Recently, investigation of common genetic variability in type 2 diabetes patients with cardiovascular complications from VNDS study showed that the genetic variations in gatekeepers along the insulin signaling pathway (IRS1, ENPP1 and TRIB3) were associated with increased coronary heart disease (Trombetta et al., 2016). It is suggested that investigation of genetic variation in other new or key genes, which are related to insulin signaling pathway may have higher clinical value and significance (Menzaghi et al., 2014, Choi et al., 2016). However, up to now, the allele gene frequencies of the related genetic variations in TRIB3 (except rs2295490 mutation) are rare in Chinese population (< 1%). In addition, results from large-scale sequencing did not support any major role of lower-frequency variants in type 2 diabetes neither (Fuchsberger et al., 2016).
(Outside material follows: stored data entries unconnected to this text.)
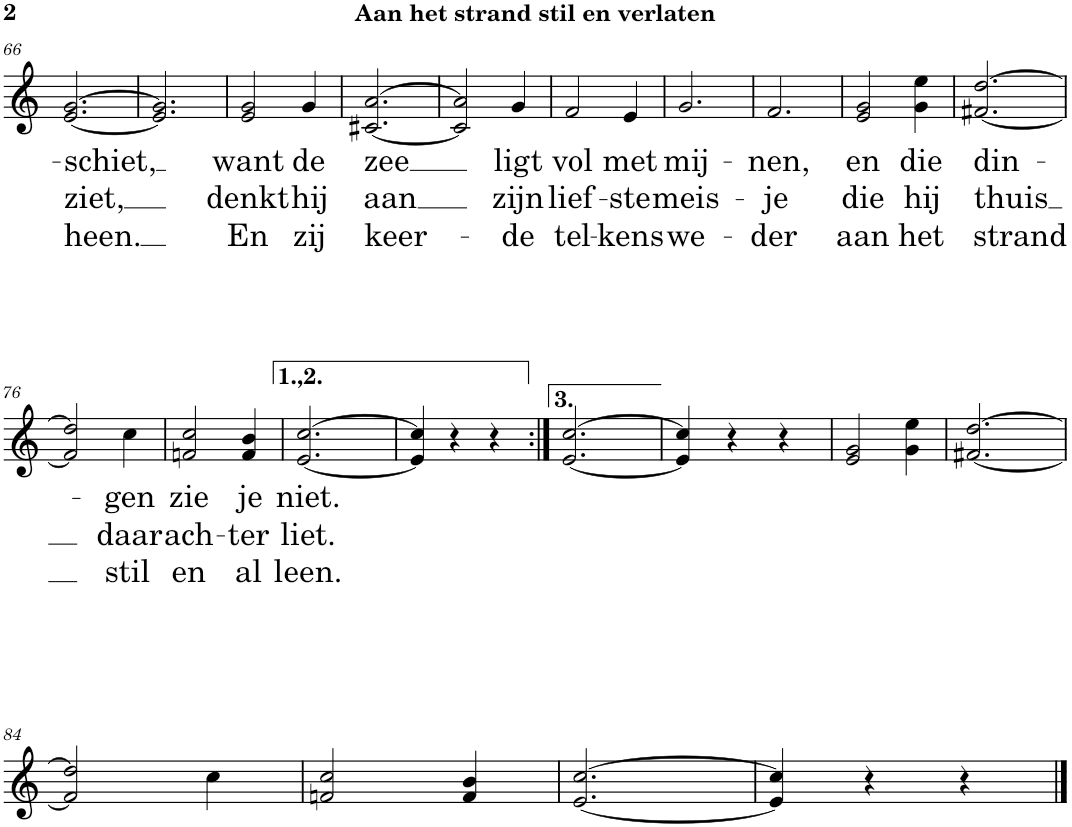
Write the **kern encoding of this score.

**kern	**text	**text	**text
*part1	*part1	*part1	*part1
*staff1	*staff1	*staff1	*staff1
*I"Accordeon	*	*	*
*I'Acc.	*	*	*
!!LO:PB:g=z
*clefG2	*	*	*
*k[]	*	*	*
*M3/4	*	*	*
=66	=66	=66	=66
!	!LO:LY:b	!LO:LY:b	!LO:LY:b
[<2.e/ [>2.g/	-schiet,	ziet,	heen.
=67	=67	=67	=67
2.e/] 2.g/]	.	.	.
=68	=68	=68	=68
!	!LO:LY:b	!LO:LY:b	!LO:LY:b
2e/ 2g/	want	denkt	En
!	!LO:LY:b	!LO:LY:b	!LO:LY:b
4g/	de	hij	zij
=69	=69	=69	=69
!	!LO:LY:b	!LO:LY:b	!LO:LY:b
[<2.c#X/ [>2.a/	zee	aan	keer-
=70	=70	=70	=70
2c#/] 2a/]	.	.	.
!	!LO:LY:b	!LO:LY:b	!LO:LY:b
4g/	ligt	zijn	-de
=71	=71	=71	=71
!	!LO:LY:b	!LO:LY:b	!LO:LY:b
2f/	vol	lief-	tel-
!	!LO:LY:b	!LO:LY:b	!LO:LY:b
4e/	met	-ste	-kens
=72	=72	=72	=72
!	!LO:LY:b	!LO:LY:b	!LO:LY:b
2.g/	mij-	meis-	we-
=73	=73	=73	=73
!	!LO:LY:b	!LO:LY:b	!LO:LY:b
2.f/	-nen,	-je	-der
=74	=74	=74	=74
!	!LO:LY:b	!LO:LY:b	!LO:LY:b
2e/ 2g/	en	die	aan
!	!LO:LY:b	!LO:LY:b	!LO:LY:b
4g\ 4ee\	die	hij	het
=75	=75	=75	=75
!	!LO:LY:b	!LO:LY:b	!LO:LY:b
[<2.f#X/ [>2.dd/	din-	thuis	strand
!!LO:LB:g=z
=76	=76	=76	=76
2f#/] 2dd/]	.	.	.
!	!LO:LY:b	!LO:LY:b	!LO:LY:b
4cc\	-gen	daar	stil
=77	=77	=77	=77
!	!LO:LY:b	!LO:LY:b	!LO:LY:b
2fn/ 2cc/	zie	ach-	en
!	!LO:LY:b	!LO:LY:b	!LO:LY:b
4f/ 4b/	je	-ter	al
=78	=78	=78	=78
!	!LO:LY:b	!LO:LY:b	!LO:LY:b
[2.e/ [2.cc/	niet.	liet.	-leen.
=79	=79	=79	=79
4e/] 4cc/]	.	.	.
4r	.	.	.
4r	.	.	.
=80:|!	=80:|!	=80:|!	=80:|!
[2.e/ [2.cc/	.	.	.
=81	=81	=81	=81
4e/] 4cc/]	.	.	.
4r	.	.	.
4r	.	.	.
=82	=82	=82	=82
2e/ 2g/	.	.	.
4g\ 4ee\	.	.	.
=83	=83	=83	=83
[<2.f#X/ [>2.dd/	.	.	.
!!LO:LB:g=z
=84	=84	=84	=84
2f#/] 2dd/]	.	.	.
4cc\	.	.	.
=85	=85	=85	=85
2fn/ 2cc/	.	.	.
4f/ 4b/	.	.	.
=86	=86	=86	=86
[<2.e/ [>2.cc/	.	.	.
=87	=87	=87	=87
4e/] 4cc/]	.	.	.
4r	.	.	.
4r	.	.	.
==	==	==	==
*-	*-	*-	*-
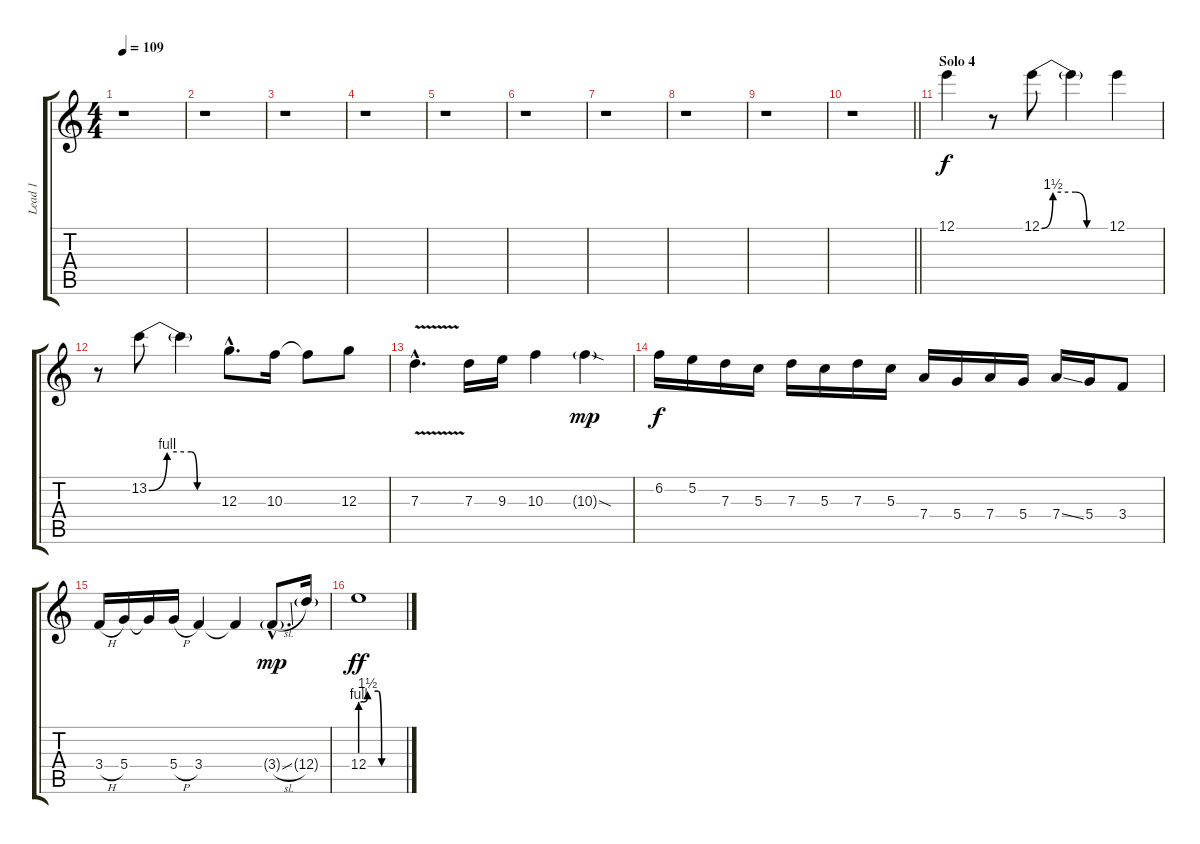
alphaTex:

\track ("Lead 1" "Lead 1") {instrument distortionguitar}
\staff {score tabs}
\tuning (E4 B3 G3 D3 A2 D2) {hide}
\ts (4 4)
\tempo 109
\clef g2
\ks c
r.1{dy mp} |
r.1 |
r.1 |
r.1 |
r.1 |
r.1 |
r.1 |
r.1 |
r.1 |
\barLineRight lightlight
r.1 |
\section ("" "Solo 4")
12.1.4{dy f} r.8 12.1{be (custom 0 0 10 6 30 6 40 0 60 0)}.8 12.1{t}.4 12.1.4 |
r.8 13.2{be (custom 0 0 15 4 35 4 40 0 60 0)}.8 13.2{t}.4 12.3{hac}.8{d} 10.3.16 10.3{t}.8 12.3.8 |
7.3{v hac}.4{d} 7.3.16 9.3.16 10.3.4 10.3{sod g}.4{dy mp} |
6.2.16{dy f} 5.2.16 7.3.16 5.3.16 7.3.16 5.3.16 7.3.16 5.3.16 7.4.16 5.4.16 7.4.16 5.4.16 7.4{ss}.16 5.4.16 3.4.8 |
3.4{h}.16 5.4.16 5.4{t}.16 5.4{h}.16 3.4.4 3.4{t}.4 3.4{sl g hac}.8{d dy mp} 12.4{g}.16 |
12.4{be (custom 0 4 5 4 10 6 25 6 30 0 60 0)}.1{dy ff}
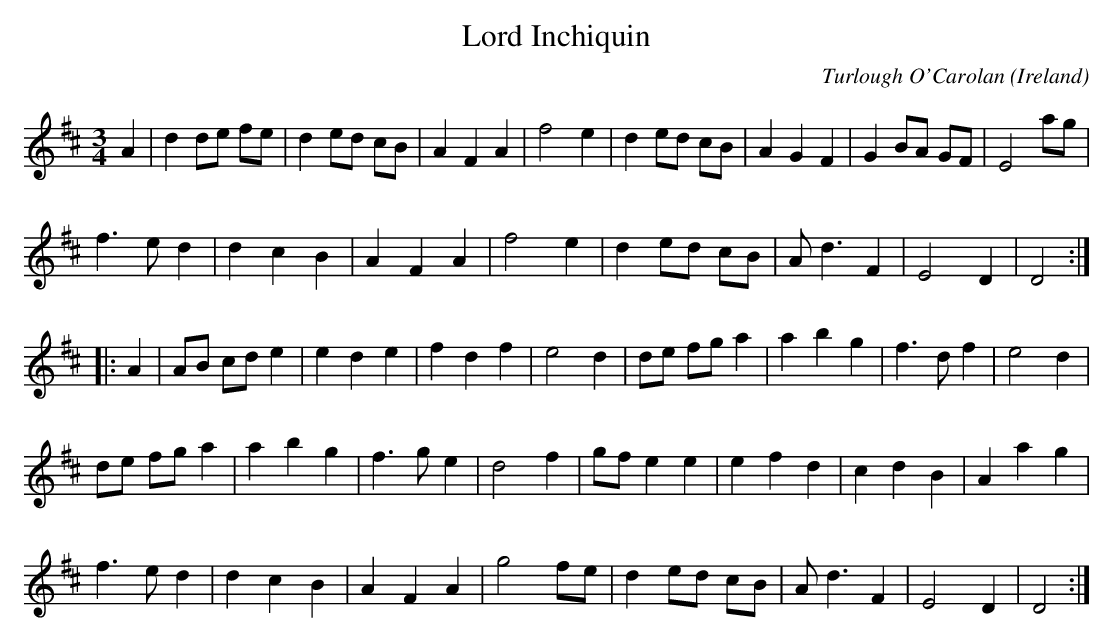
X:1
T:Lord Inchiquin
C:Turlough O'Carolan
M:3/4
O:Ireland
K:D major
A2|\
d2de fe|d2 ed cB|A2 F2 A2|f4 e2|\
d2 ed cB|A2 G2 F2|G2 BA GF|E4 ag|
f3e d2|d2 c2 B2|A2 F2 A2|f4 e2|\
d2 ed cB|Ad3 F2|E4 D2|D4::
A2|\
AB cd e2|e2 d2 e2|f2 d2 f2|e4 d2|\
de fg a2|a2 b2 g2|f3d f2|e4 d2|
de fg a2|a2 b2 g2|f3 g e2|d4 f2|\
gf e2 e2|e2 f2 d2|c2 d2 B2|A2 a2 g2|
f3 e d2|d2 c2 B2|A2 F2 A2|g4 fe|\
d2 ed cB|A d3 F2|E4 D2|D4:|
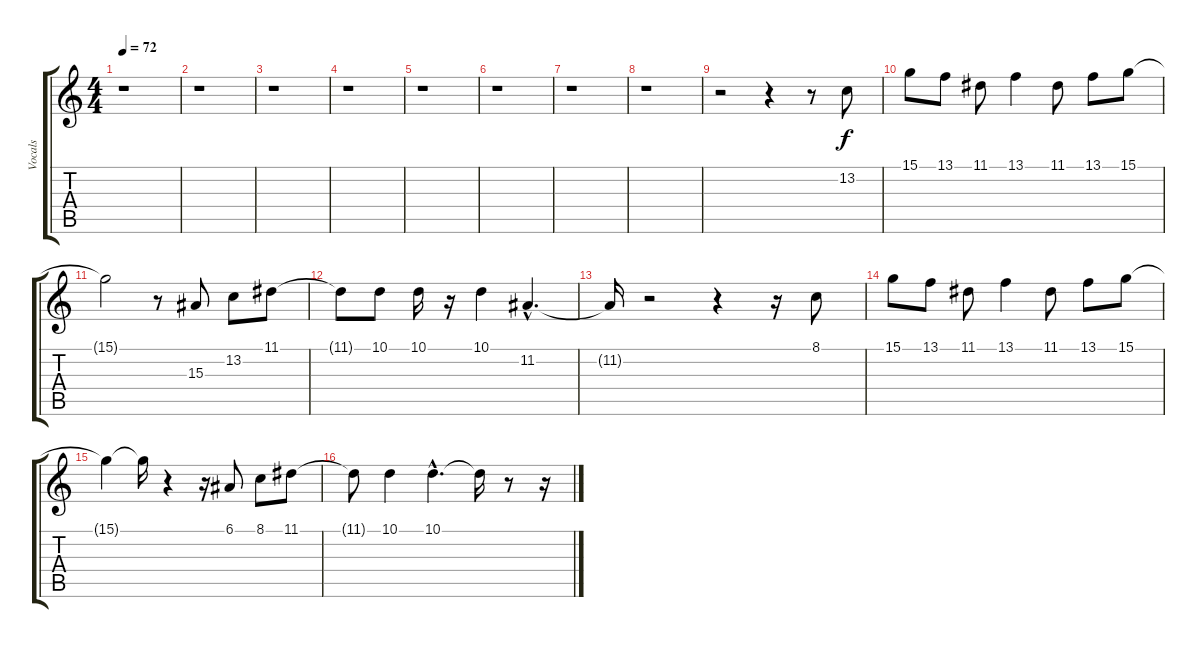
\track ("Vocals" "Vocals") {instrument piccolo}
\staff {score tabs}
\tuning (E4 B3 G3 D3 A2 E2) {hide}
\ts (4 4)
\tempo 72
\clef g2
\ks c
r.1{dy f} |
r.1 |
r.1 |
r.1 |
r.1 |
r.1 |
r.1 |
r.1 |
r.2 r.4 r.8 13.2.8 |
15.1.8 13.1.8 11.1.8 13.1.4 11.1.8 13.1.8 15.1.8 |
15.1{t}.2 r.8 15.3.8 13.2.8 11.1.8 |
11.1{t}.8 10.1.8 10.1.16 r.16 10.1.4 11.2{hac}.4{d} |
11.2{t}.16 r.2 r.4 r.16 8.1.8 |
15.1.8 13.1.8 11.1.8 13.1.4 11.1.8 13.1.8 15.1.8 |
15.1{t}.4 15.1{t}.16 r.4 r.16 6.1.8 8.1.8 11.1.8 |
11.1{t}.8 10.1.4 10.1{hac}.4{d} 10.1{t}.16 r.8 r.16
Therefore, we appropriately selected rs2295490 as candidate single nucleotide polymorphism (SNP) for our study.

Conclusion

In this study, our findings include: 1) during follow-up period, a partially difference in glucose and blood pressure response were observed after the intensive and the active treatment between TRIB3 (rs2295490) AA and AG + GGgenotype, it suggests this gene polymorphism may have a plausible effect on antidiabetic and antihypertensive drug response in patients with T2DM. 2) TRIB3 (rs2295490) genetic variation was associated with the clinical outcomes of major macrovascular and microvascular complications in T2DM, while the effects of this genetic variation has a reverse role between the intensive and standard glucose control groups, which can be caused by the obvious differences in glucose levels between the two groups. 3) Our findings suggest that good glucose and blood pressure control exhibited greater benefits on vascular outcomes in patients with TRIB3 (rs2295490) G allele.

Conflicts of Interest

We declare: no competing interests within the submitted manuscript; no other relationships or activities that could appear to have influenced the submitted work.

Author Contributions

FZH, WZ, XYW were responsible for the study design. FZH, ZRC, GJL, ZMW, JQL were responsible for the experiments: FZH, RL, ZRC did the data processing and statistical analysis. FZH, MZL and JT wrote and interpreted the paper. HHZ, XL, ZQL, XYW, XPC, WZ were responsible for data management and contributed reagents and materials.